# Refurbing Bilstein dampers. What paint?



## Teddy (Dec 15, 2007)

*Refurbing Bilstein dampers. What paint? Actually, they are dangerously rotten!!!*

I'm going to give my corroded Bilstein Sport dampers an external refurb - partially to check the structural condition of them.

The yellow paint is flaking off and there is corrosion underneath. So I'm going to get the wire brush on the drill to clean them up. I'll treat the rust then cover them in red oxide primer.

Ultimate finish isn't priority as long as they are yellow! I'm considering using brush on yellow Hammerite or yellow enamel paint. Any ideas which is best?

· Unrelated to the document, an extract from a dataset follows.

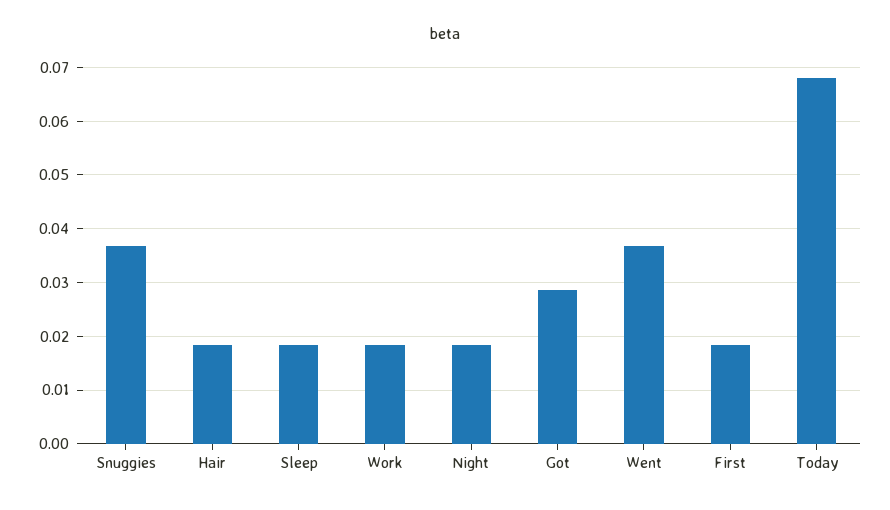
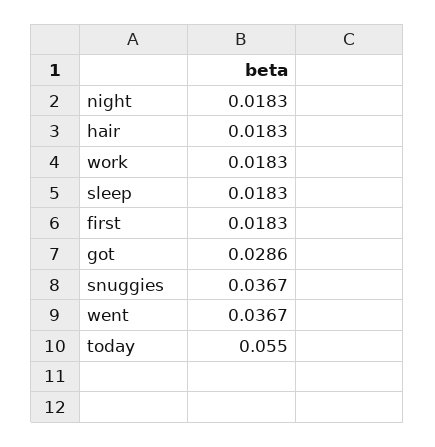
Today: 0.068 -> 0.055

I expect the rust to come back eventually but it's worth trying to slow it down.


----------



## Andyb0127 (Jan 16, 2011)

If your finish isn't a priority, then id go with the Hammerite yellow. But I'm sure you can get it in an aerosol can, which would look a lot better than brushed :thumb:


----------



## Mr yella (Aug 28, 2006)

I'd use a white primer aswell , it makes for a brighter finish on the top coat yellow .


----------



## Teddy (Dec 15, 2007)

Thanks guys, I ordered some brush on Yellow Hammerite last night. I always find it's thicker so in theory will last longer.


----------



## Teddy (Dec 15, 2007)

Well the picture above was a couple of years ago. After taking one damper off the car this is what I found...
...yes they are rotten! They went on the car in October 2004 and have done just 31k miles - with MOTs to prove it.

If I left them on the car and was unaware of the corrosion (like most people would) I can only imagine what might have happened...


----------



## JamesR1 (Apr 24, 2008)

Oh dear.. thats not good. What car are they off?


----------